YOUR INSTRUCTIONS
Reproduce the text of each item below verbatim, line by line, and omit the pictures.

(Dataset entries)
◇ ◇ ◇
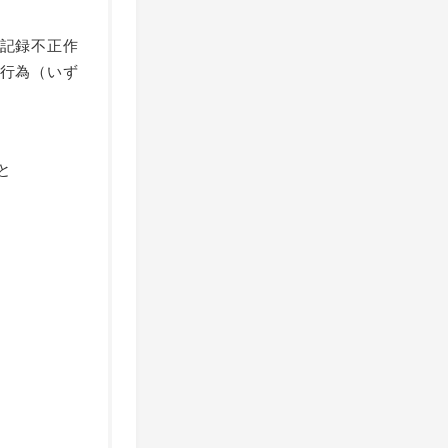
記録不正作
行為（いず
と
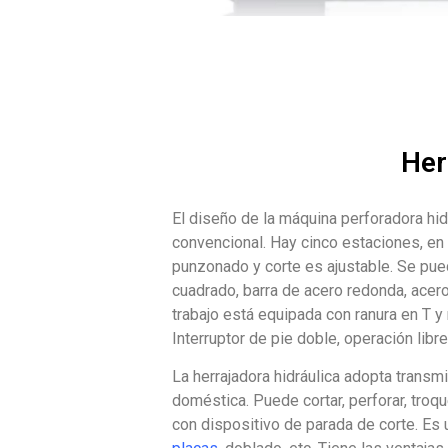
Her
El diseño de la máquina perforadora hid
convencional. Hay cinco estaciones, en
punzonado y corte es ajustable. Se puede
cuadrado, barra de acero redonda, acero
trabajo está equipada con ranura en T y 
Interruptor de pie doble, operación libr
La herrajadora hidráulica adopta transm
doméstica. Puede cortar, perforar, troq
con dispositivo de parada de corte. Es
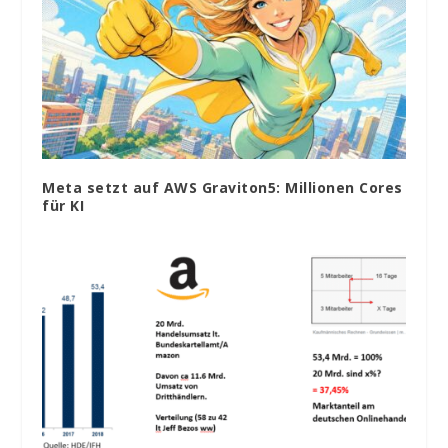
Meta setzt auf AWS Graviton5: Millionen Cores
für KI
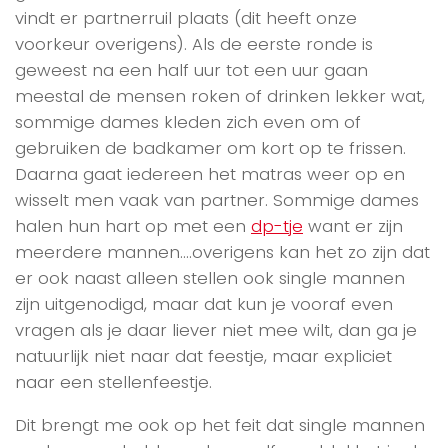
vindt er partnerruil plaats (dit heeft onze
voorkeur overigens). Als de eerste ronde is
geweest na een half uur tot een uur gaan
meestal de mensen roken of drinken lekker wat,
sommige dames kleden zich even om of
gebruiken de badkamer om kort op te frissen.
Daarna gaat iedereen het matras weer op en
wisselt men vaak van partner. Sommige dames
halen hun hart op met een
dp-tje
want er zijn
meerdere mannen….overigens kan het zo zijn dat
er ook naast alleen stellen ook single mannen
zijn uitgenodigd, maar dat kun je vooraf even
vragen als je daar liever niet mee wilt, dan ga je
natuurlijk niet naar dat feestje, maar expliciet
naar een stellenfeestje.
Dit brengt me ook op het feit dat single mannen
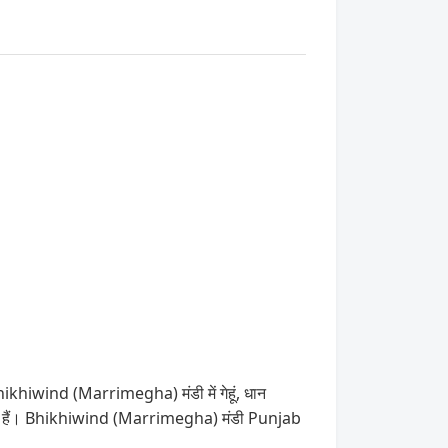
hikhiwind (Marrimegha) मंडी में गेहूं, धान
सकते हैं। Bhikhiwind (Marrimegha) मंडी Punjab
◇ ◇ ◇
EXPECTED ANSWER
記録不正作
行為（いず
と
Her
El diseño de la máquina perforadora hid
convencional. Hay cinco estaciones, en
punzonado y corte es ajustable. Se puede
cuadrado, barra de acero redonda, acero
trabajo está equipada con ranura en T y 
Interruptor de pie doble, operación libr
La herrajadora hidráulica adopta transm
doméstica. Puede cortar, perforar, troq
con dispositivo de parada de corte. Es
Meta setzt auf AWS Graviton5: Millionen Cores
für KI
vindt er partnerruil plaats (dit heeft onze
voorkeur overigens). Als de eerste ronde is
geweest na een half uur tot een uur gaan
meestal de mensen roken of drinken lekker wat,
sommige dames kleden zich even om of
gebruiken de badkamer om kort op te frissen.
Daarna gaat iedereen het matras weer op en
wisselt men vaak van partner. Sommige dames
halen hun hart op met een
dp-tje
want er zijn
meerdere mannen….overigens kan het zo zijn dat
er ook naast alleen stellen ook single mannen
zijn uitgenodigd, maar dat kun je vooraf even
vragen als je daar liever niet mee wilt, dan ga je
natuurlijk niet naar dat feestje, maar expliciet
naar een stellenfeestje.
Dit brengt me ook op het feit dat single mannen
hikhiwind (Marrimegha) मंडी में गेहूं, धान
सकते हैं। Bhikhiwind (Marrimegha) मंडी Punjab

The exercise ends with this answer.